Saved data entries
Start of Block
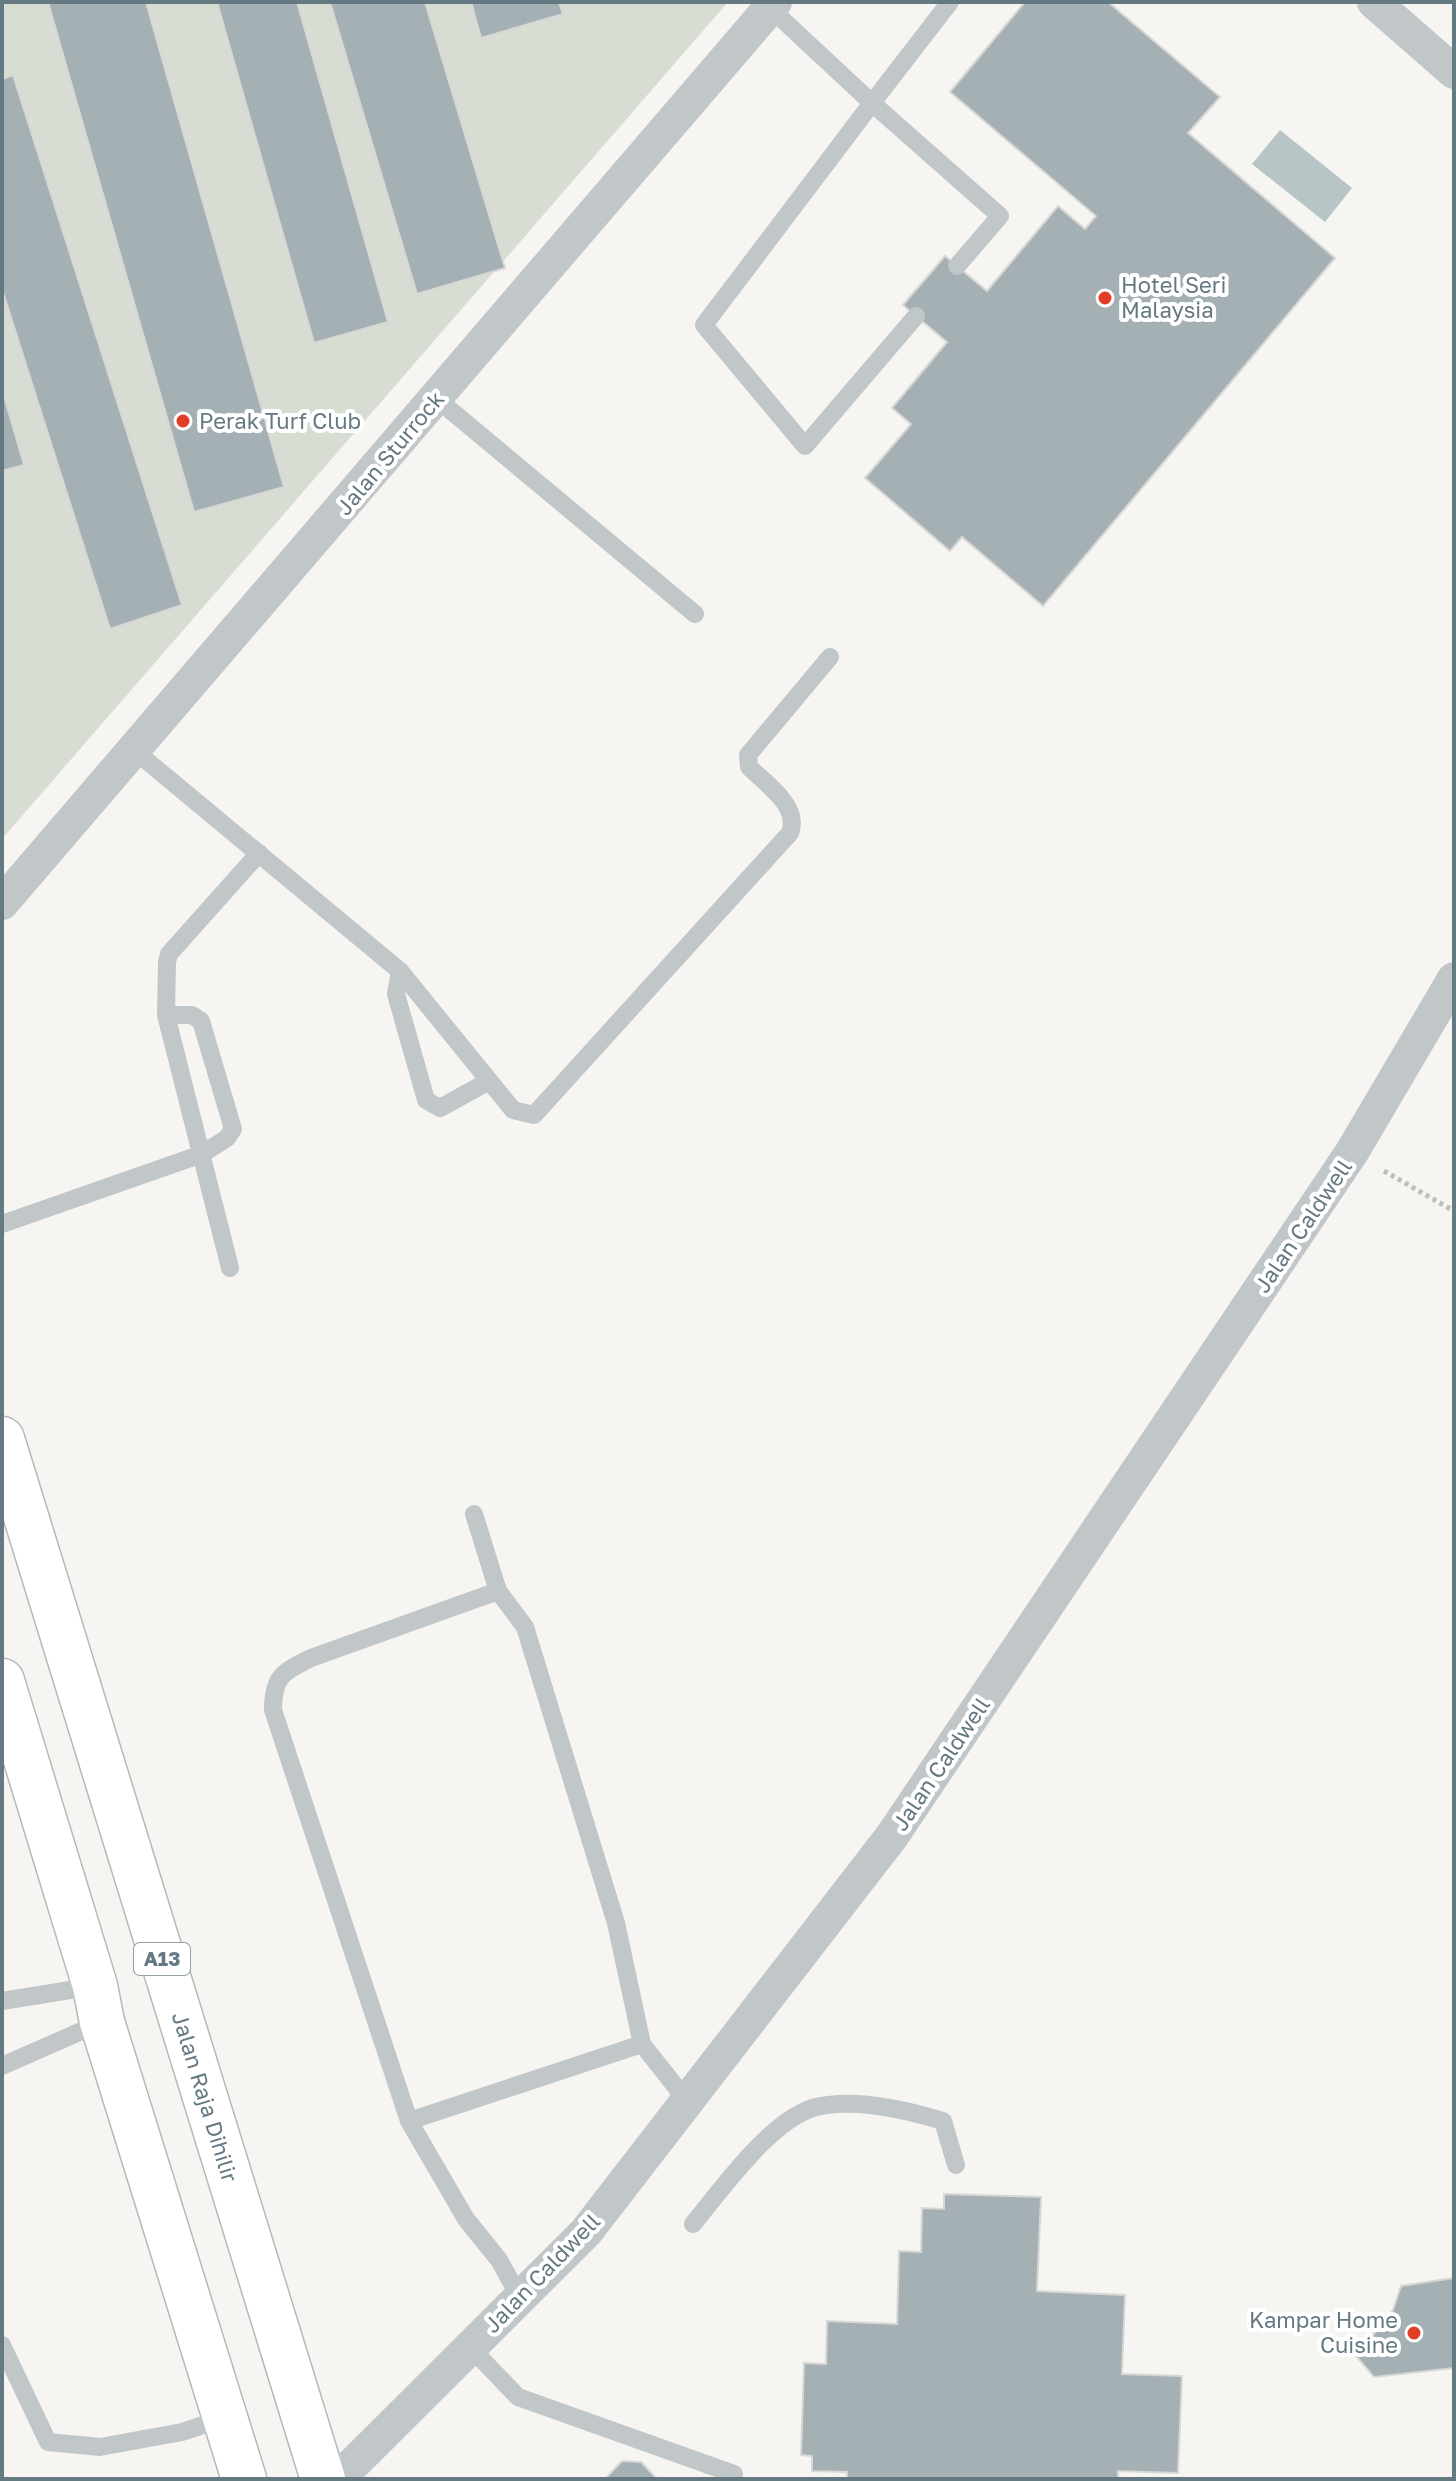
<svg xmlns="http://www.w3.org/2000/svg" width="1456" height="2481" font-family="'Golos Text',sans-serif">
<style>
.green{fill:#d8ddd3}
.water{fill:#b7c5c7}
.building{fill:#a5b0b4;stroke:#d7d7d5;stroke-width:2}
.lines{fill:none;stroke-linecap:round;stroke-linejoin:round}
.primary-casing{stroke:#b4b9bc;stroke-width:47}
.path{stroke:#bbbebf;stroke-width:5;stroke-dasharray:4 4;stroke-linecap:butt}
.service{stroke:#c1c6c8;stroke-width:18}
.minor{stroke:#c1c6c8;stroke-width:34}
.primary{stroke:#fff;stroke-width:44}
.poi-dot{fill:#e23e27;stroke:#fff;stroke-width:3}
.labels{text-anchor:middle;stroke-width:8;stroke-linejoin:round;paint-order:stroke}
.shield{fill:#fff;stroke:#93a1a8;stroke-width:2}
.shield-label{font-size:20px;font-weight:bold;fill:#657983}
.poi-label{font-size:22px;fill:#657983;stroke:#fff;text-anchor:start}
.street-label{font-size:22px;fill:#657983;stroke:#fff}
</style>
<rect width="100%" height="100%" fill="#f6f5f2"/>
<path class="green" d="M2 2H728L2 839Z"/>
<path class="water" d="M1280 130 1352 188 1325 222 1252 164Z"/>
<g class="building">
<path d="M48 2H146L284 487 194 512Z"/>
<path d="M217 2H297L388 322 314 343Z"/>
<path d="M330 2H425L505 268 417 294Z"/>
<path d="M471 2H559L563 14 481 38Z"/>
<path d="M1025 2H1108L1220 97 1188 133 1335 258 1043 606 962 537 950 551 865 478 911 424 892 408 947 342 903 305 945 256 987 291 1058 206 1085 229 1096 216 950 92Z"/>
<path d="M13 75 182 605 110 629 2 289V79Z"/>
<path d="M2 389 24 465 2 471Z"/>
<path d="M944 2194 1041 2197 1037 2291 1125 2295 1122 2374 1182 2376 1178 2473 1118 2471V2479H847V2472L812 2471V2456L801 2455 804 2363 826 2364 827 2321 897 2324 899 2251 921 2252 922 2208 944 2209Z"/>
<path d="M1454 2278V2368L1374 2377 1356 2356 1393 2310 1401 2286Z"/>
<path d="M622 2461 641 2462 657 2479H605Z"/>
</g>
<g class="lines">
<defs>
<g id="primary">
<path d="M2 1439 323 2479"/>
<path d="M2 1681 95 1986 102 2022 244 2479"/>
</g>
</defs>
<use href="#primary" class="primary-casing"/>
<path class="path" d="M1384 1171 1454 1211"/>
<g class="service">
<path d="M770 8 872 103 950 2"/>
<path d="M916 316 805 446 704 325 872 103 1000 216 957 266"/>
<path d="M437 399 695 614"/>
<path d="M135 751 400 971 513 1110 534 1115 790 833C800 806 767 785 749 767L748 755 830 657"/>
<path d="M400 971 396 994 426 1100 440 1108 489 1081"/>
<path d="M2 1224 202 1154 227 1138 233 1129 201 1021 192 1015H166"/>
<path d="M230 1268 166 1015 167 962 169 954 259 853"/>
<path d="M474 1514 498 1591"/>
<path d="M2 2001 95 1986"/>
<path d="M2 2066 102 2022"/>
<path d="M409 2121 642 2044"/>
<path d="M693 2224C722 2189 771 2119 816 2107 854 2098 907 2110 943 2121L956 2165"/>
<path d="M519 2296 499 2260 466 2219 409 2121 273 1710C273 1676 283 1672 311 1658L498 1591 525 1627 616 1923 642 2044 687 2101"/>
<path d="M2 2345 48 2442 100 2447 182 2432 224 2418"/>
<path d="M470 2347 518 2397 734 2474"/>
</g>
<g class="minor">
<path d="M1374 2 1454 72"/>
<path d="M2 903 775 2"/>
<path d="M338 2479 586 2232 892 1836 1352 1152 1454 979"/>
</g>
<use href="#primary" class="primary"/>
</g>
<g class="poi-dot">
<circle cx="1105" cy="298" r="8"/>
<circle cx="183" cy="421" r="8"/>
<circle cx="1414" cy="2333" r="8"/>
</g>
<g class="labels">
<rect class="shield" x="134" y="1943" width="56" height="32" rx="6"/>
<g class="shield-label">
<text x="162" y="1966">A13</text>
</g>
<g class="poi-label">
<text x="1121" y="293">Hotel Seri<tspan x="1121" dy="25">Malaysia</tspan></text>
<text x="199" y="429">Perak Turf Club</text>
<text x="1398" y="2328" text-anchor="end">Kampar Home<tspan x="1398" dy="25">Cuisine</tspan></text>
</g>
<g class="street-label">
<text transform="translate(390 453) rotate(-50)" y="8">Jalan Sturrock</text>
<text transform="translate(1303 1226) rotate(-56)" y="8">Jalan Caldwell</text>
<text transform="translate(941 1764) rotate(-56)" y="8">Jalan Caldwell</text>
<text transform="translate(205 2097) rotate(73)" y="8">Jalan Raja Dihilir</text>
<text transform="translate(542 2273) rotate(-46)" y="8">Jalan Caldwell</text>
</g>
</g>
<rect width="1456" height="2481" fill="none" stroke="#657983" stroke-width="8"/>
</svg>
End of Block
◆ EXERCISE DIRECTIONS ◆
Where an entry holds a picture, leave the picture out and output the rest exactly.

◆ ANSWER TO THIS EXERCISE ◆
<svg xmlns="http://www.w3.org/2000/svg" width="1456" height="2481" font-family="'Golos Text',sans-serif">
<style>
.green{fill:#d8ddd3}
.water{fill:#b7c5c7}
.building{fill:#a5b0b4;stroke:#d7d7d5;stroke-width:2}
.lines{fill:none;stroke-linecap:round;stroke-linejoin:round}
.primary-casing{stroke:#b4b9bc;stroke-width:47}
.path{stroke:#bbbebf;stroke-width:5;stroke-dasharray:4 4;stroke-linecap:butt}
.service{stroke:#c1c6c8;stroke-width:18}
.minor{stroke:#c1c6c8;stroke-width:34}
.primary{stroke:#fff;stroke-width:44}
.poi-dot{fill:#e23e27;stroke:#fff;stroke-width:3}
.labels{text-anchor:middle;stroke-width:8;stroke-linejoin:round;paint-order:stroke}
.shield{fill:#fff;stroke:#93a1a8;stroke-width:2}
.shield-label{font-size:20px;font-weight:bold;fill:#657983}
.poi-label{font-size:22px;fill:#657983;stroke:#fff;text-anchor:start}
.street-label{font-size:22px;fill:#657983;stroke:#fff}
</style>
<rect width="100%" height="100%" fill="#f6f5f2"/>
<path class="green" d="M2 2H728L2 839Z"/>
<path class="water" d="M1280 130 1352 188 1325 222 1252 164Z"/>
<g class="building">
<path d="M48 2H146L284 487 194 512Z"/>
<path d="M217 2H297L388 322 314 343Z"/>
<path d="M330 2H425L505 268 417 294Z"/>
<path d="M471 2H559L563 14 481 38Z"/>
<path d="M1025 2H1108L1220 97 1188 133 1335 258 1043 606 962 537 950 551 865 478 911 424 892 408 947 342 903 305 945 256 987 291 1058 206 1085 229 1096 216 950 92Z"/>
<path d="M13 75 182 605 110 629 2 289V79Z"/>
<path d="M2 389 24 465 2 471Z"/>
<path d="M944 2194 1041 2197 1037 2291 1125 2295 1122 2374 1182 2376 1178 2473 1118 2471V2479H847V2472L812 2471V2456L801 2455 804 2363 826 2364 827 2321 897 2324 899 2251 921 2252 922 2208 944 2209Z"/>
<path d="M1454 2278V2368L1374 2377 1356 2356 1393 2310 1401 2286Z"/>
<path d="M622 2461 641 2462 657 2479H605Z"/>
</g>
<g class="lines">
<defs>
<g id="primary">
<path d="M2 1439 323 2479"/>
<path d="M2 1681 95 1986 102 2022 244 2479"/>
</g>
</defs>
<use href="#primary" class="primary-casing"/>
<path class="path" d="M1384 1171 1454 1211"/>
<g class="service">
<path d="M770 8 872 103 950 2"/>
<path d="M916 316 805 446 704 325 872 103 1000 216 957 266"/>
<path d="M437 399 695 614"/>
<path d="M135 751 400 971 513 1110 534 1115 790 833C800 806 767 785 749 767L748 755 830 657"/>
<path d="M400 971 396 994 426 1100 440 1108 489 1081"/>
<path d="M2 1224 202 1154 227 1138 233 1129 201 1021 192 1015H166"/>
<path d="M230 1268 166 1015 167 962 169 954 259 853"/>
<path d="M474 1514 498 1591"/>
<path d="M2 2001 95 1986"/>
<path d="M2 2066 102 2022"/>
<path d="M409 2121 642 2044"/>
<path d="M693 2224C722 2189 771 2119 816 2107 854 2098 907 2110 943 2121L956 2165"/>
<path d="M519 2296 499 2260 466 2219 409 2121 273 1710C273 1676 283 1672 311 1658L498 1591 525 1627 616 1923 642 2044 687 2101"/>
<path d="M2 2345 48 2442 100 2447 182 2432 224 2418"/>
<path d="M470 2347 518 2397 734 2474"/>
</g>
<g class="minor">
<path d="M1374 2 1454 72"/>
<path d="M2 903 775 2"/>
<path d="M338 2479 586 2232 892 1836 1352 1152 1454 979"/>
</g>
<use href="#primary" class="primary"/>
</g>
<g class="poi-dot">
<circle cx="1105" cy="298" r="8"/>
<circle cx="183" cy="421" r="8"/>
<circle cx="1414" cy="2333" r="8"/>
</g>
<g class="labels">
<rect class="shield" x="134" y="1943" width="56" height="32" rx="6"/>
<g class="shield-label">
<text x="162" y="1966">A13</text>
</g>
<g class="poi-label">
<text x="1121" y="293">Hotel Seri<tspan x="1121" dy="25">Malaysia</tspan></text>
<text x="199" y="429">Perak Turf Club</text>
<text x="1398" y="2328" text-anchor="end">Kampar Home<tspan x="1398" dy="25">Cuisine</tspan></text>
</g>
<g class="street-label">
<text transform="translate(390 453) rotate(-50)" y="8">Jalan Sturrock</text>
<text transform="translate(1303 1226) rotate(-56)" y="8">Jalan Caldwell</text>
<text transform="translate(941 1764) rotate(-56)" y="8">Jalan Caldwell</text>
<text transform="translate(205 2097) rotate(73)" y="8">Jalan Raja Dihilir</text>
<text transform="translate(542 2273) rotate(-46)" y="8">Jalan Caldwell</text>
</g>
</g>
<rect width="1456" height="2481" fill="none" stroke="#657983" stroke-width="8"/>
</svg>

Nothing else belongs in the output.